(GIVEN INSTRUCTION):
Could you put the stretch of lines from the one containing "collector number: 708" through the one containing "locality: Junction of" into a JSON list of strings, one string per line, with blank lines left out?

(RECORDS SUPPLIED):
::::::::
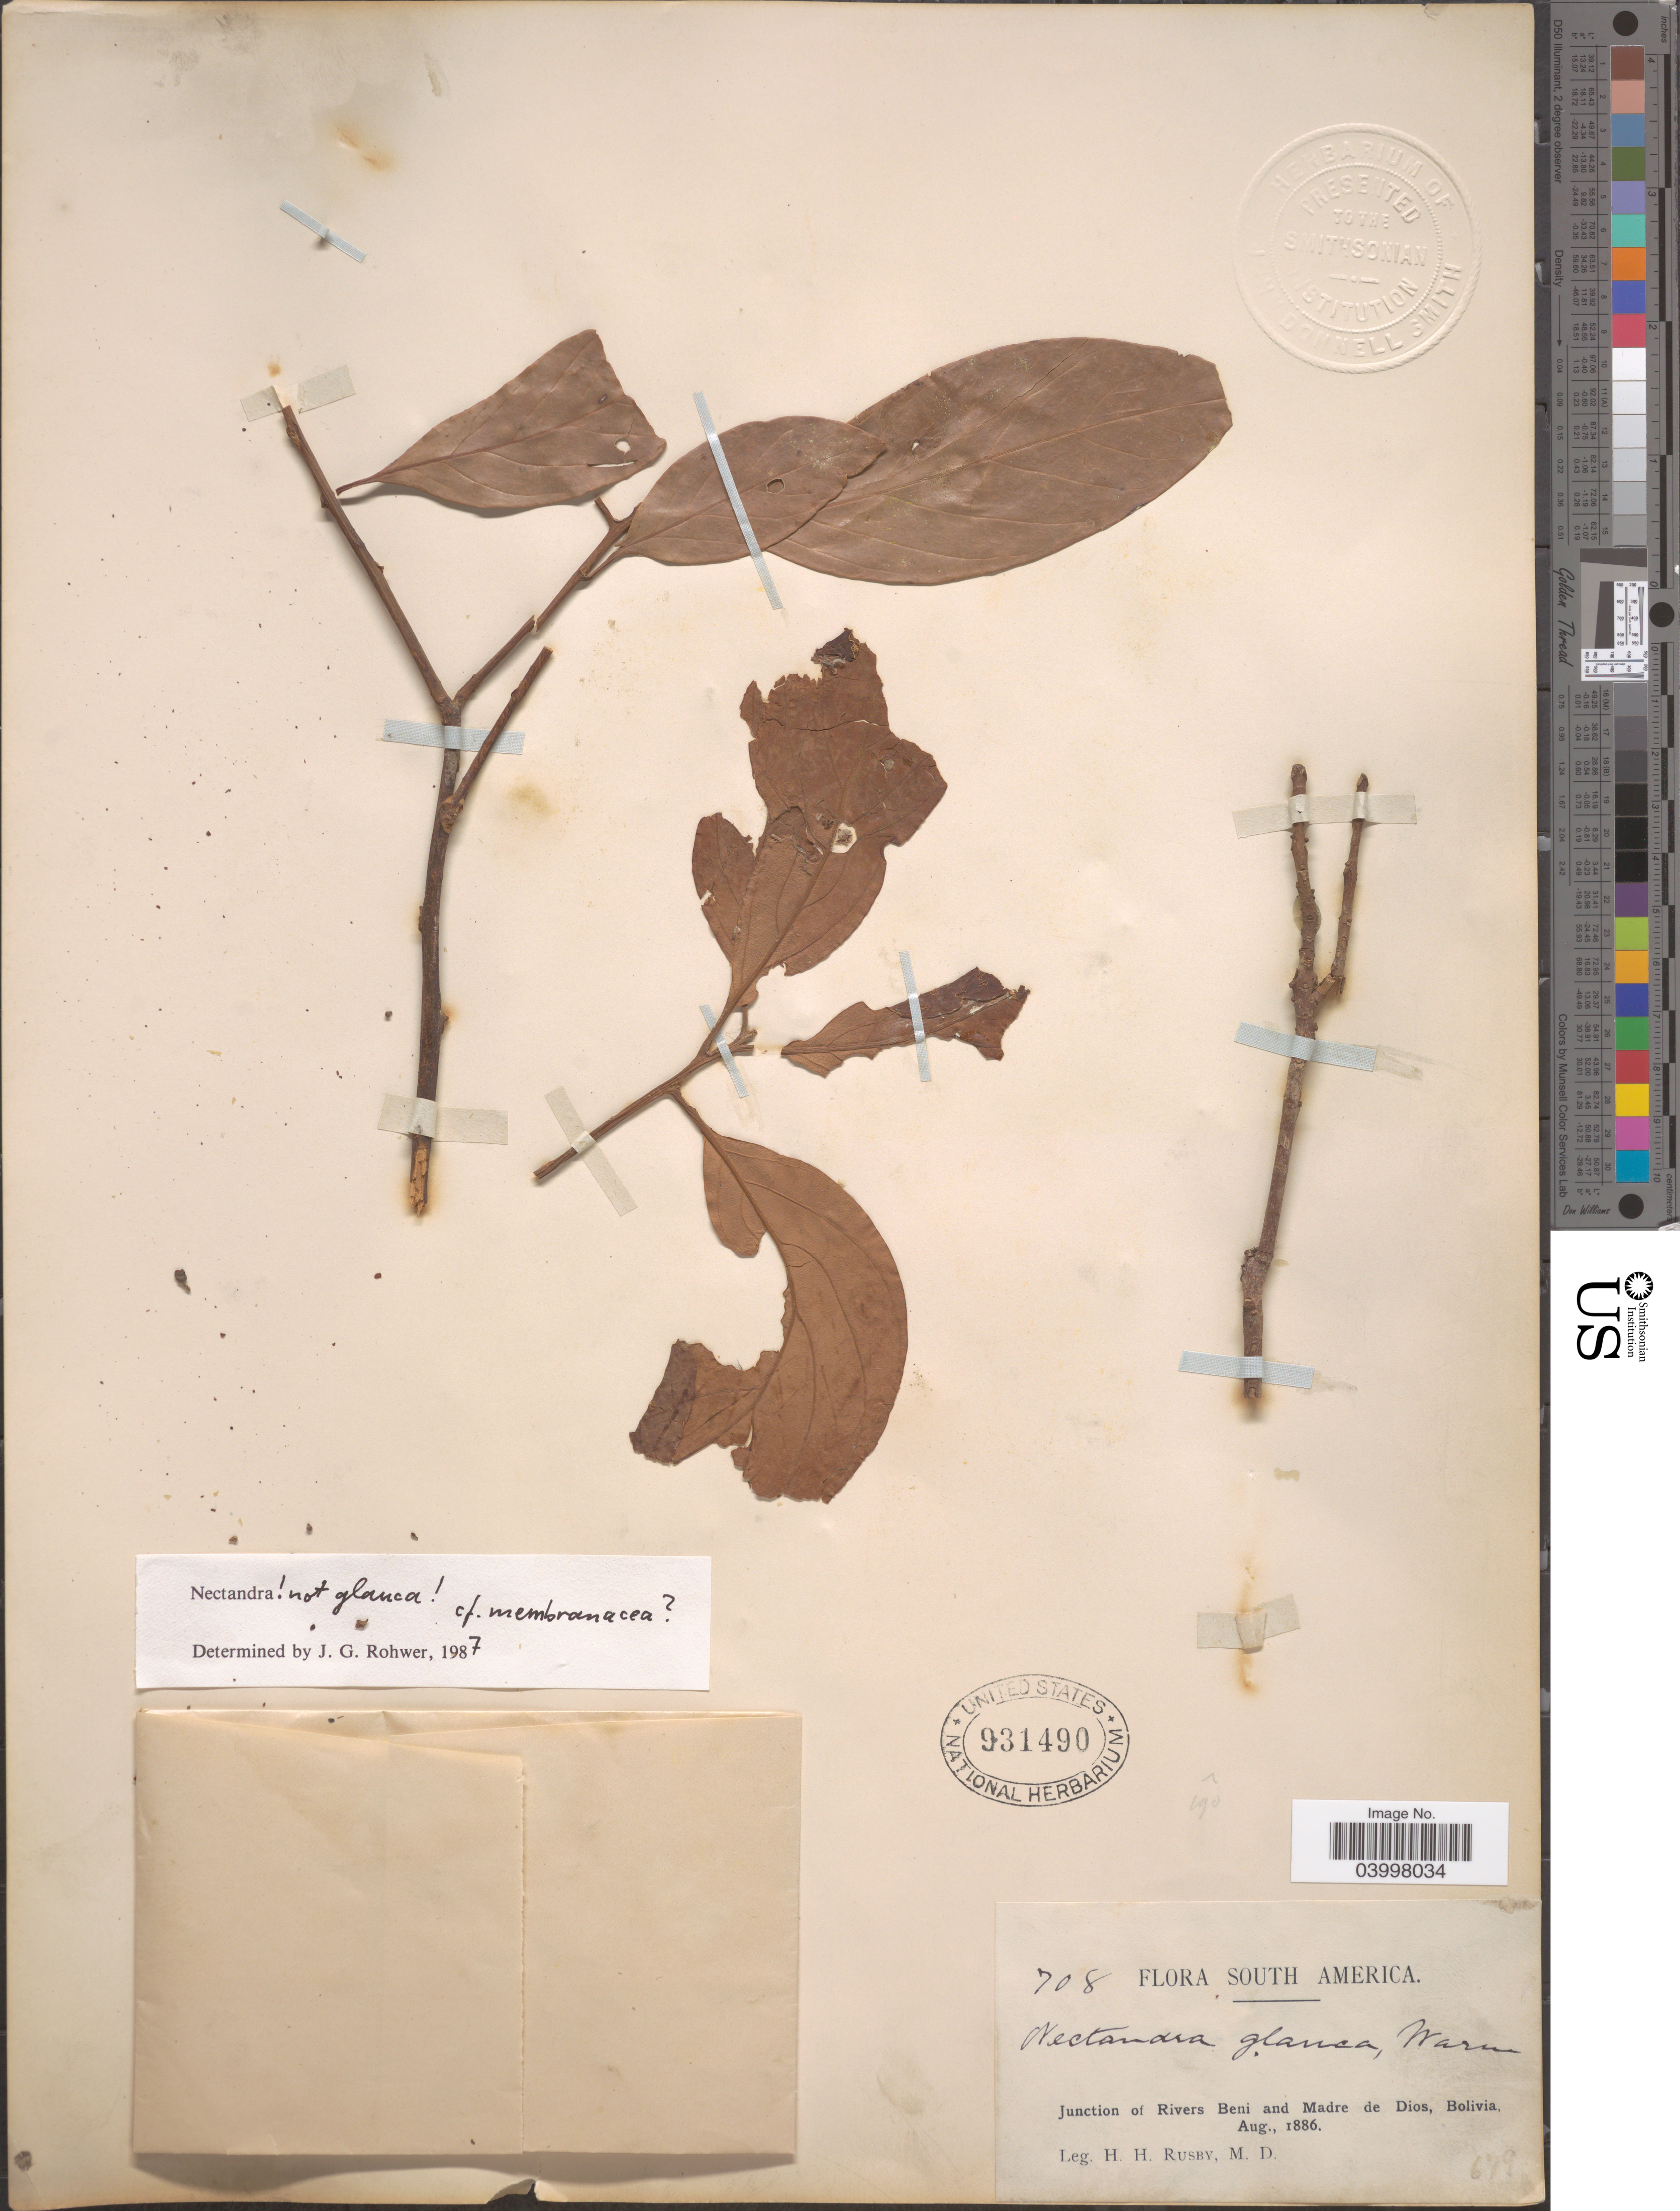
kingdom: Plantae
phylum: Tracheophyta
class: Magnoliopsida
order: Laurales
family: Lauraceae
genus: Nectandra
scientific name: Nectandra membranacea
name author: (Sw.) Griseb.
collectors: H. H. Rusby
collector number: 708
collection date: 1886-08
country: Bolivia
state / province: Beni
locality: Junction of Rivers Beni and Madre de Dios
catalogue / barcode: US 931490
::::::::
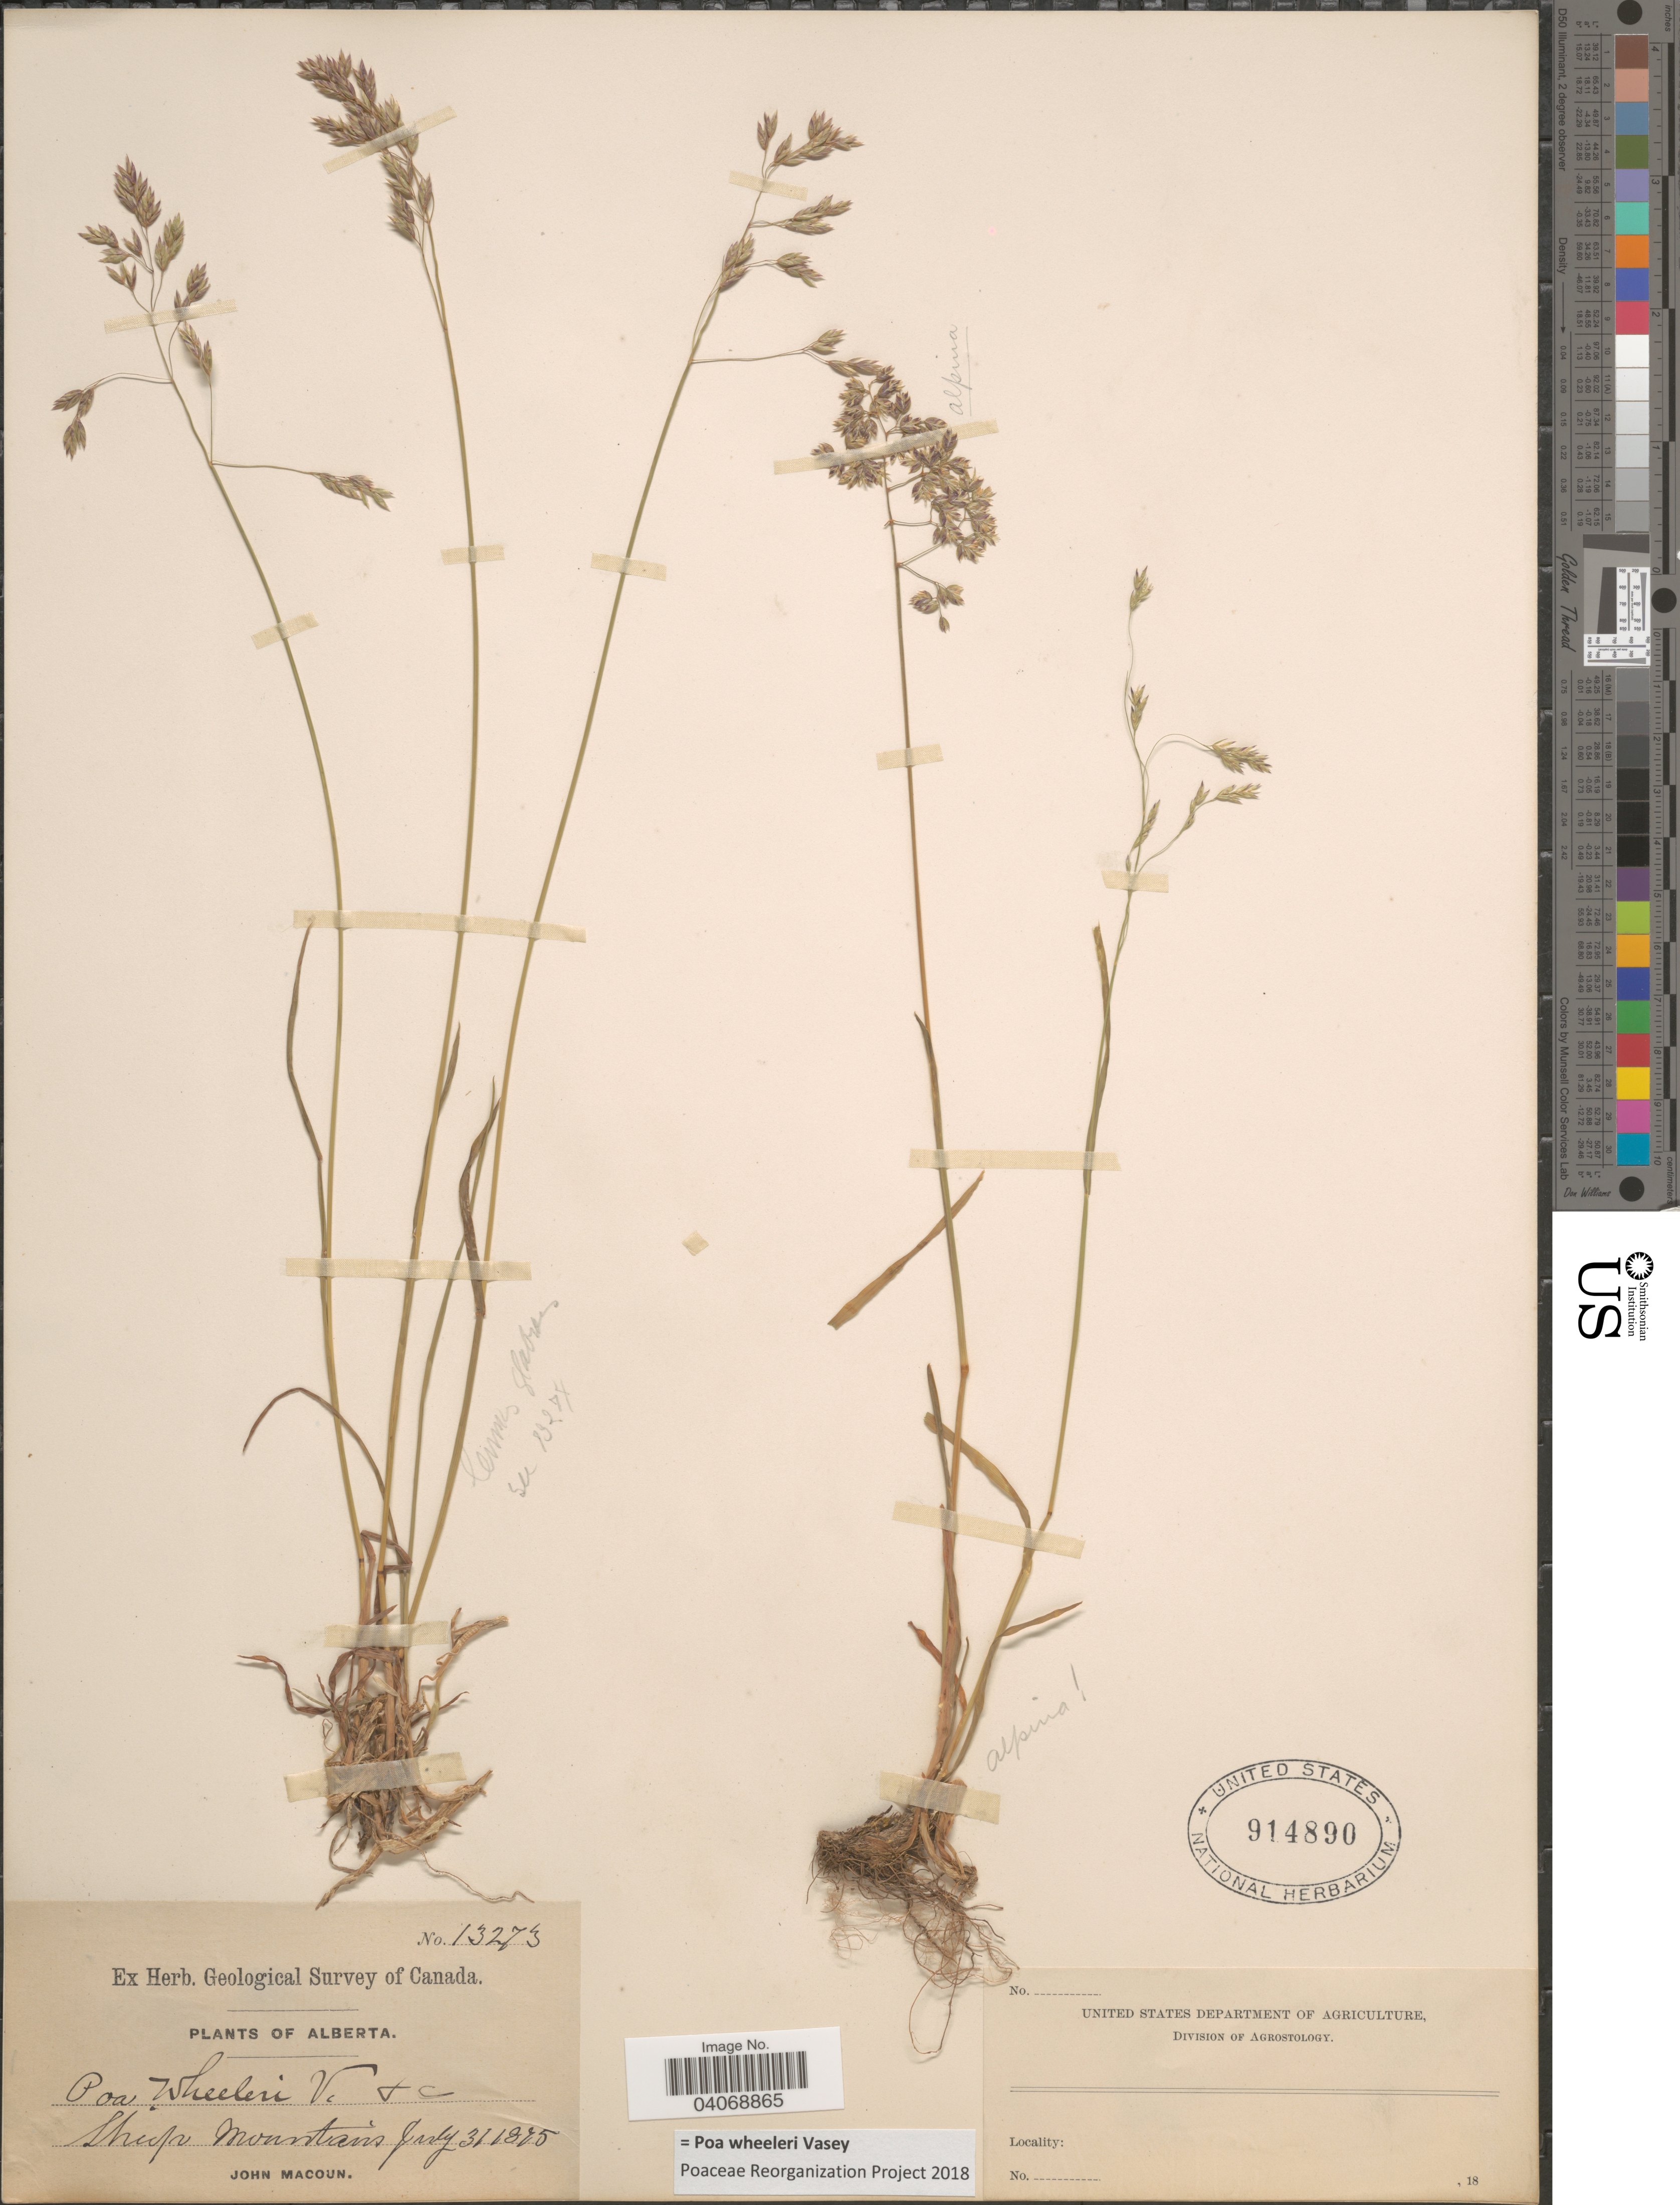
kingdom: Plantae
::::::::
(THE RESPONSE):
[
  "collector number: 708",
  "collection date: 1886-08",
  "country: Bolivia",
  "state / province: Beni",
  "locality: Junction of Rivers Beni and Madre de Dios"
]